Kaiser Permanente and a coalition of unions representing about a third of its workforce have reached a tentative agreement, a week after tens of thousands of workers walked off the job in protest.

The agreement in principle, announced Friday morning social networks, was struck amid growing pressure from the Kaiser Permanente Union Coalition, which represents more than 85,000 workers at Kaiser hospitals and clinics.

Both Kaiser Permanentewhich is based in Oakland, and SEIU United Health Workers of the West, the largest union in the coalition, said it was pleased to have reached a tentative agreement and thanked Acting U.S. Labor Secretary Julie Su for her involvement.

More details are expected to be released on Friday.

Last week, more than 75,000 employees went on strike in California, Oregon, Washington, Colorado, Virginia and Washington, D.C., in what union leaders described as the largest strike of workers in the country. health of the history of the United States. In most states the strike lasted three days; in some areas it was a single day.

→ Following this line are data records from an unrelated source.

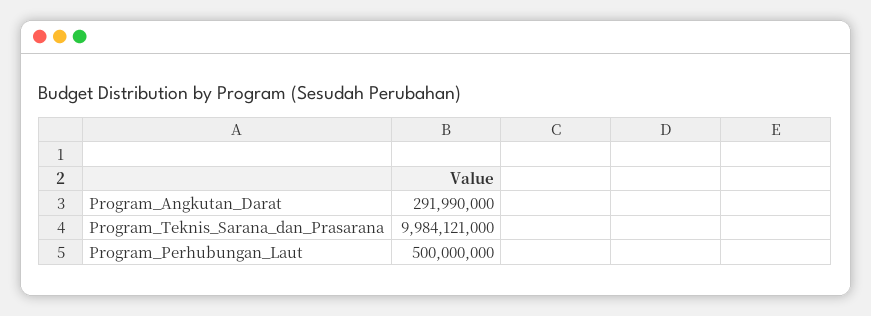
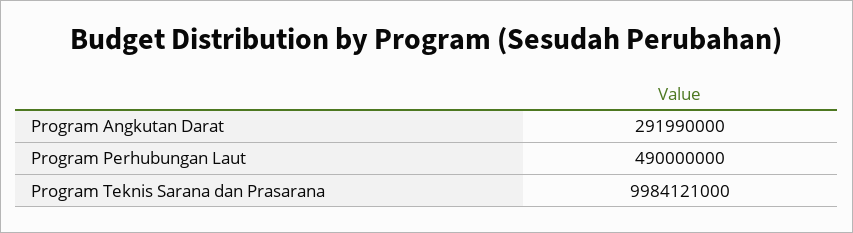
  {
    "Program_Angkutan_Darat": 291990000,
    "Program_Teknis_Sarana_dan_Prasarana": 9984121000,
-   "Program_Perhubungan_Laut": 500000000
+   "Program_Perhubungan_Laut": 490000000
  }

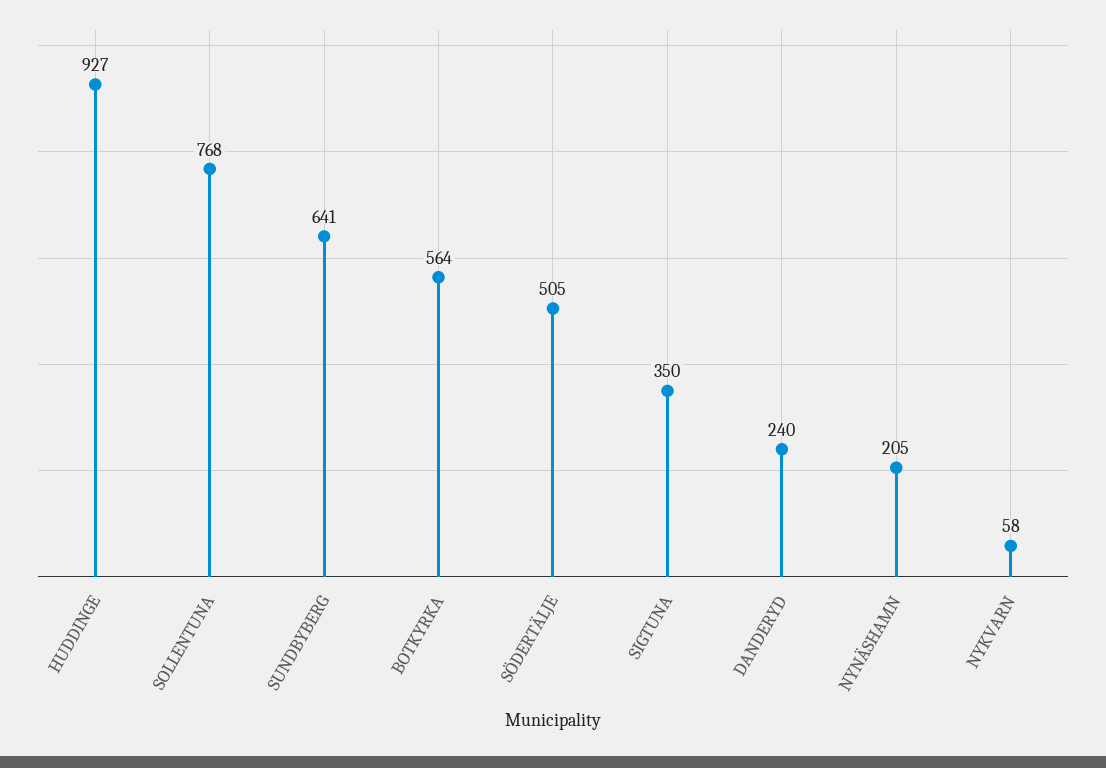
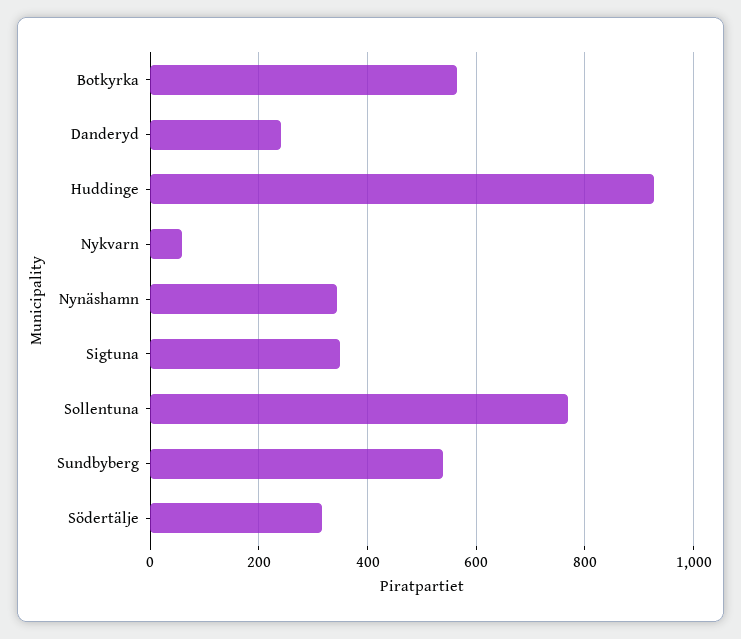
  {
    "HUDDINGE": 927,
    "SOLLENTUNA": 768,
-   "SUNDBYBERG": 641,
+   "SUNDBYBERG": 540,
    "BOTKYRKA": 564,
-   "SÖDERTÄLJE": 505,
+   "SÖDERTÄLJE": 320,
    "SIGTUNA": 350,
    "DANDERYD": 240,
-   "NYNÄSHAMN": 205,
+   "NYNÄSHAMN": 340,
    "NYKVARN": 58
  }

Among the wide range of workers who went on strike were licensed vocational nurses, x-ray technicians, surgical technicians, phlebotomists, physician assistants, pharmacy technicians and respiratory therapists, as well as support staff such as housekeepers and food service workers.

The workers said they were protesting “bad faith negotiations” conducted by Kaiser executives as unions negotiated over wages and other issues that union leaders said had fueled a chronic personnel crisis that strains employees and jeopardizes patient care. Unions also said Kaiser’s proposed increases would not be enough to keep up with rising costs.

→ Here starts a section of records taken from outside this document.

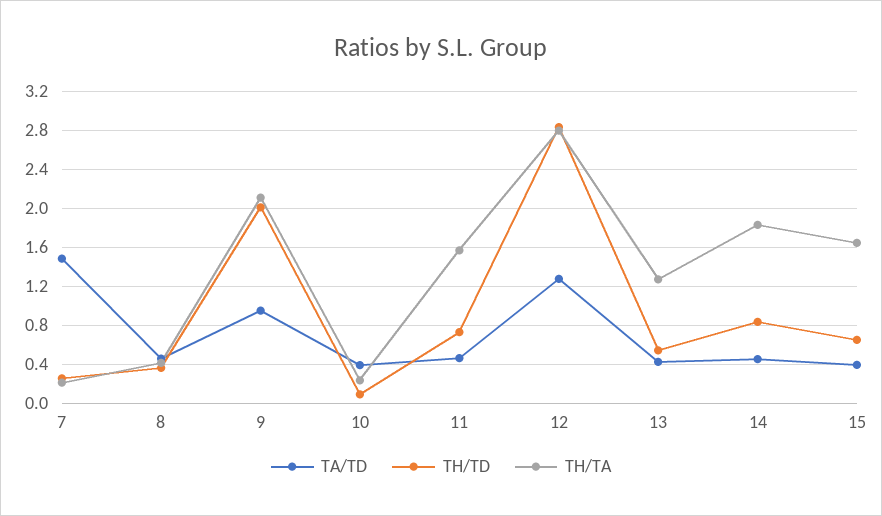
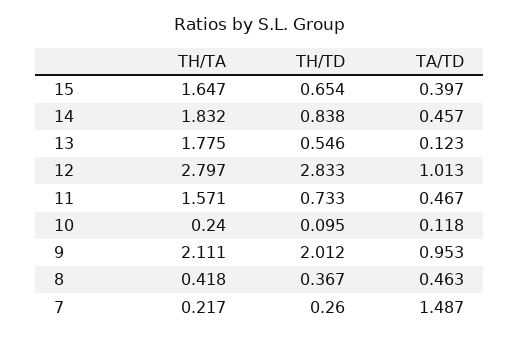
  {
    "TA/TD": {
      "7": 1.487,
      "8": 0.463,
      "9": 0.953,
-     "10": 0.4,
+     "10": 0.118,
      "11": 0.467,
-     "12": 1.3,
+     "12": 1.013,
-     "13": 0.4,
+     "13": 0.123,
      "14": 0.457,
      "15": 0.397
    },
    "TH/TD": {
      "7": 0.26,
      "8": 0.367,
      "9": 2.012,
      "10": 0.095,
      "11": 0.733,
      "12": 2.833,
      "13": 0.546,
      "14": 0.838,
      "15": 0.654
    },
    "TH/TA": {
      "7": 0.217,
      "8": 0.418,
      "9": 2.111,
      "10": 0.24,
      "11": 1.571,
      "12": 2.797,
-     "13": 1.3,
+     "13": 1.775,
      "14": 1.832,
      "15": 1.647
    }
  }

Kaiser executives said they were trying to reach an agreement in good faith and argued that the organization had worked to address the effects of a national crisis on the health care workforce, successfully reaching the goal of hiring 10,000 new employees represented by the coalition.

Days after the strike ended, unions warned that another, even larger strike could take place Nov. 1-8, after a collective bargaining agreement covering Seattle-area workers expires. The tentative agreement, if ratified, should avert such a strike.